Danish minister resigns over mink virus row

Sweden mink industry workers test positive for COVID-19

Around 100,000 mink are to be culled on Irish fur farms in the coming weeks amid concerns over a mutated coronavirus strain.

Mink on all farms known to have been infected have been culled, Danish authorities said on Wednesday, but a further 25 farms are still suspected of being infected.

An agriculture ministry spokesman said that testing of Ireland's mink herd had yielded no positive Covid-19 tests to date.

This week, Denmark failed to gain the essential support in Parliament to push through an authorized reform that will prohibit mink breeding before 31 December 2021. The unsafe coronavirus variant has been found on fur farms in the US, Sweden, Italy and Spain.

According to the Department of Health, the continued farming represents an ongoing risk of additional, mink-adapted Covid variants emerging.

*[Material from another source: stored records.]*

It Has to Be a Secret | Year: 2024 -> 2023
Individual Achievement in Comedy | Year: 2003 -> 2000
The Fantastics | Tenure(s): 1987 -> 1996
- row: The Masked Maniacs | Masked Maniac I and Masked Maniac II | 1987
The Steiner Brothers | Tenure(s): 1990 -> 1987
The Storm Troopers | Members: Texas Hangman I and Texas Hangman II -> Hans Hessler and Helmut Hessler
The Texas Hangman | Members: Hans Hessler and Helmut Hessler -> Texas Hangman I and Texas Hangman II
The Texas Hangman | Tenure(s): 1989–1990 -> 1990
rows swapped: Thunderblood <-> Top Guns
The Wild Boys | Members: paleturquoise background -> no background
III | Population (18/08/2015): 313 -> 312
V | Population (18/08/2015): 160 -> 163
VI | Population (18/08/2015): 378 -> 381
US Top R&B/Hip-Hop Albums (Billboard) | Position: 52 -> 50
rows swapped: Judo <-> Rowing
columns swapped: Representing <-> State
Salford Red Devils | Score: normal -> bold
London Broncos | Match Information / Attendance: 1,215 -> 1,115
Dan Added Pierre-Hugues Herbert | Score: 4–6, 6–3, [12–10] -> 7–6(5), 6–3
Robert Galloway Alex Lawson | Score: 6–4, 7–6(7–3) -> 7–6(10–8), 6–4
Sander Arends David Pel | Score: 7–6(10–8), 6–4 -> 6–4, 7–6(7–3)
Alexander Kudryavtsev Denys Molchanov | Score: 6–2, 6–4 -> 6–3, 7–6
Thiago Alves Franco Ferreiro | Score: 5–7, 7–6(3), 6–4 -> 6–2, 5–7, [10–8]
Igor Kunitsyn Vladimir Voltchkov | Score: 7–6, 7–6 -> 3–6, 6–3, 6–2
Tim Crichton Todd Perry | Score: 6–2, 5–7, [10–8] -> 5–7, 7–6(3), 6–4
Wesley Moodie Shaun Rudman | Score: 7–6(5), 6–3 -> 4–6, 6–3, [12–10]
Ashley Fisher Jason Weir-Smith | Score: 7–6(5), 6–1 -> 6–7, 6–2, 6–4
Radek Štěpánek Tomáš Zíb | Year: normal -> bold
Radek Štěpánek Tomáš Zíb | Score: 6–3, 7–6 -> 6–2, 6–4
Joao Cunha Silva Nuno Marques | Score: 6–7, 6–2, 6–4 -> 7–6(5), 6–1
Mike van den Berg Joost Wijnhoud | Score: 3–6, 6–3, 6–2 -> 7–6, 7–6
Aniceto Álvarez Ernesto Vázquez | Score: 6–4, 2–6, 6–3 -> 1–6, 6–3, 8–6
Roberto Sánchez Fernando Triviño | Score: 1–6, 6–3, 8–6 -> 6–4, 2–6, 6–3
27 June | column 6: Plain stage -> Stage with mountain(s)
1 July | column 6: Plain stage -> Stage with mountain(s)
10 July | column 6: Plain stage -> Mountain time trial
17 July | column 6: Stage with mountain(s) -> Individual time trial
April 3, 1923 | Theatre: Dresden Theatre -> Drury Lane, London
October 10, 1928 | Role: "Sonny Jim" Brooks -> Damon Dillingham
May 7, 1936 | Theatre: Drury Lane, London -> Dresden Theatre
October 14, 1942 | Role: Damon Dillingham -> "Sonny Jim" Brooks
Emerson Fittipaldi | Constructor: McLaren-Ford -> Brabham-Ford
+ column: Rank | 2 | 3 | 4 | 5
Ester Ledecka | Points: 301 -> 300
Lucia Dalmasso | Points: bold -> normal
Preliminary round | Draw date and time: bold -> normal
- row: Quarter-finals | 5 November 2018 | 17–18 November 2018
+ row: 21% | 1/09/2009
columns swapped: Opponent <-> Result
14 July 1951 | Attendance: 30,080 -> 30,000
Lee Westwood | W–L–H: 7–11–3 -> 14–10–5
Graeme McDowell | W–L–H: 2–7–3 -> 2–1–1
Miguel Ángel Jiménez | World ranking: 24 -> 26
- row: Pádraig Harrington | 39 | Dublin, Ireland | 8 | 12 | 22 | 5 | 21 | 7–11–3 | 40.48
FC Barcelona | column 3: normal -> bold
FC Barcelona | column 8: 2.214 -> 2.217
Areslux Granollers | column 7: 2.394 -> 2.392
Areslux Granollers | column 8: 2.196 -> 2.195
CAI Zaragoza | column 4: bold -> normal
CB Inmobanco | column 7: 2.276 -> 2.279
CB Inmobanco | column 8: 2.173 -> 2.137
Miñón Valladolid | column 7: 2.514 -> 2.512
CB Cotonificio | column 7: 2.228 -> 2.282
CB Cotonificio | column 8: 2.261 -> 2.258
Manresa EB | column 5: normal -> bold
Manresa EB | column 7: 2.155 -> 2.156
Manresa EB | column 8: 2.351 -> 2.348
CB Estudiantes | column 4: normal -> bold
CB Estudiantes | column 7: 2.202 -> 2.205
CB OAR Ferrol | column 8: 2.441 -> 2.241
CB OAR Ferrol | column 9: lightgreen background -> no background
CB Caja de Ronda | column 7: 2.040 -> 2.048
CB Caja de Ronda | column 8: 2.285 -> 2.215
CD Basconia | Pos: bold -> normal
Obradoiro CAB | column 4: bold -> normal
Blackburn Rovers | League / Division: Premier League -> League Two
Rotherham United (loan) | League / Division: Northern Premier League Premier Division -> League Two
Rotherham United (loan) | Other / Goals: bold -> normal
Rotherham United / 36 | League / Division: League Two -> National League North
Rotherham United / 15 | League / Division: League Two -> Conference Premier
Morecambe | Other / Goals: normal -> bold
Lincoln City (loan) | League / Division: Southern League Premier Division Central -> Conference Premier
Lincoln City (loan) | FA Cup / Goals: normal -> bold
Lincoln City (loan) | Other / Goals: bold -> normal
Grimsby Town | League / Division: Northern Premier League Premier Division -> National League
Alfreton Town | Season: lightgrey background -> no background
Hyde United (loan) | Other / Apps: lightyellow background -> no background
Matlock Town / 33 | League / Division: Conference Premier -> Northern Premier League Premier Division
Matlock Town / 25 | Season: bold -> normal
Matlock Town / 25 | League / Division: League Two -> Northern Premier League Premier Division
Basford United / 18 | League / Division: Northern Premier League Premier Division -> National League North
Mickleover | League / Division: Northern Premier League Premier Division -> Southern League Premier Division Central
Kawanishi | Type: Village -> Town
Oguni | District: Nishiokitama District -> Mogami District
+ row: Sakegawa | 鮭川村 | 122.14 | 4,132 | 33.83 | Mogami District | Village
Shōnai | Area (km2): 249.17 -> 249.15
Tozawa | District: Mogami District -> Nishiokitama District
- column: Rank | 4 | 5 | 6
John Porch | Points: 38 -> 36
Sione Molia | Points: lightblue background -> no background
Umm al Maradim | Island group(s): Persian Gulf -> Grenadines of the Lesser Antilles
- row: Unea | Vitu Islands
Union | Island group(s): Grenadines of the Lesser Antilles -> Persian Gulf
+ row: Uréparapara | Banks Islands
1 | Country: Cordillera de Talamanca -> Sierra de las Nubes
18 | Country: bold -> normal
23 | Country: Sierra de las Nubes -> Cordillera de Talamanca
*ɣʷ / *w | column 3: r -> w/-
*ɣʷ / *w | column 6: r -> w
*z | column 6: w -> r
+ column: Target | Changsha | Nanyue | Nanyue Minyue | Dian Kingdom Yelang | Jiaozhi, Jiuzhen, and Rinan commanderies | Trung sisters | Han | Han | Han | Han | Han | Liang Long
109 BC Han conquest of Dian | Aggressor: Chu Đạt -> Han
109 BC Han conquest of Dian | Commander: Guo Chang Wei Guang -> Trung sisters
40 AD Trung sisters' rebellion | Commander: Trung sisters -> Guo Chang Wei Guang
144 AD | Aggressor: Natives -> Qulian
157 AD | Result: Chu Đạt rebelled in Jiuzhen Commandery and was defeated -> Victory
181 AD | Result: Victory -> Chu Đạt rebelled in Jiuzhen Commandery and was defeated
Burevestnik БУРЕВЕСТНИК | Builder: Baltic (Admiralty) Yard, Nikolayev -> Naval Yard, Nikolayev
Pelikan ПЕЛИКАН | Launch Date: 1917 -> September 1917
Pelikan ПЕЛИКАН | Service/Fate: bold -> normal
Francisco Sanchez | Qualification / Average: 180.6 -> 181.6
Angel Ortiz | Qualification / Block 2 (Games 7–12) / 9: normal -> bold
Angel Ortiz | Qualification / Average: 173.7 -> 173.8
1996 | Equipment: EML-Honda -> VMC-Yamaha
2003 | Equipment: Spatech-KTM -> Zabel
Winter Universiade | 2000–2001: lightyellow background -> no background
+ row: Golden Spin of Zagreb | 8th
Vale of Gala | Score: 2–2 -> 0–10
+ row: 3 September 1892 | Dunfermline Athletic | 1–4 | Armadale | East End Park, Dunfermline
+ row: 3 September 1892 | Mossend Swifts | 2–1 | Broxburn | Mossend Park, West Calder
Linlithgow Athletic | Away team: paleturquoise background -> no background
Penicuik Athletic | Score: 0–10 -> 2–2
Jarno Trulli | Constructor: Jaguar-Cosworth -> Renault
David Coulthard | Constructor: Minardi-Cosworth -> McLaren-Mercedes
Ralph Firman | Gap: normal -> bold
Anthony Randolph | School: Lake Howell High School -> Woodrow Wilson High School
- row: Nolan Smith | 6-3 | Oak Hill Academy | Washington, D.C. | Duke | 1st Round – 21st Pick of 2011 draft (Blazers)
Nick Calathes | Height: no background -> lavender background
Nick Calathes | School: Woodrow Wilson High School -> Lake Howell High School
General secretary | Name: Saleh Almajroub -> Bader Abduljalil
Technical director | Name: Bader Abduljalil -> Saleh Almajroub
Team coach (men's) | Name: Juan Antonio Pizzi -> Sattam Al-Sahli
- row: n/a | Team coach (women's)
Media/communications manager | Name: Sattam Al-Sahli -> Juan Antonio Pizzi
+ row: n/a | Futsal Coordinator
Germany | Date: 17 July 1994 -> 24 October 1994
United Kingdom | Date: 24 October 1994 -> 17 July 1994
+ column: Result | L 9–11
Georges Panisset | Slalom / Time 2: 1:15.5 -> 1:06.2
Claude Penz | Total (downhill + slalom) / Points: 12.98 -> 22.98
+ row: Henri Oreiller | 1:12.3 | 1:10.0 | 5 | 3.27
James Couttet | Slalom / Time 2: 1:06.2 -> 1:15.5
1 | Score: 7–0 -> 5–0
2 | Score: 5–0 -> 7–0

The Chief Medical Officer has written to the Department of Agriculture voicing concern that the mutation could affect the rollout of any COVID-19 vaccine.

Danish Prime Minister Mette Frederiksen also apologized earlier in the week, and said the government had not been aware that there was no legal basis for its decision.

"I regretted this earlier, I regret it again and take responsibility for this, especially I regret this to the many mink farmers who have been in a very unhappy situation", adding that "There has only been one goal: to stop the Covid-19 infection in and from mink because it poses a threat to public health".

The remaining mink farms in Ireland, home to around 120,000 mink, are located in Donegal, Laois and Kerry.

Denmark and the United States are among six countries that have reported new coronavirus cases linked to mink farms, the World Health Organization said on November 7.

Ireland is ordering the nation's three mink farms to cull all of their 120,000 animals, signaling a likely end to Irish fur farming after years of debate and delay. Health officials said the strain showed a lower sensitivity to antibodies, sparking fears that it could weaken the effectiveness of vaccines.

Covid-19 can mutate in mink, which a virus can do anyway, and then it can potentially come back to us. Veterinary authorities said earlier this month they had ordered tests in 18 farms in four administrative regions of the country.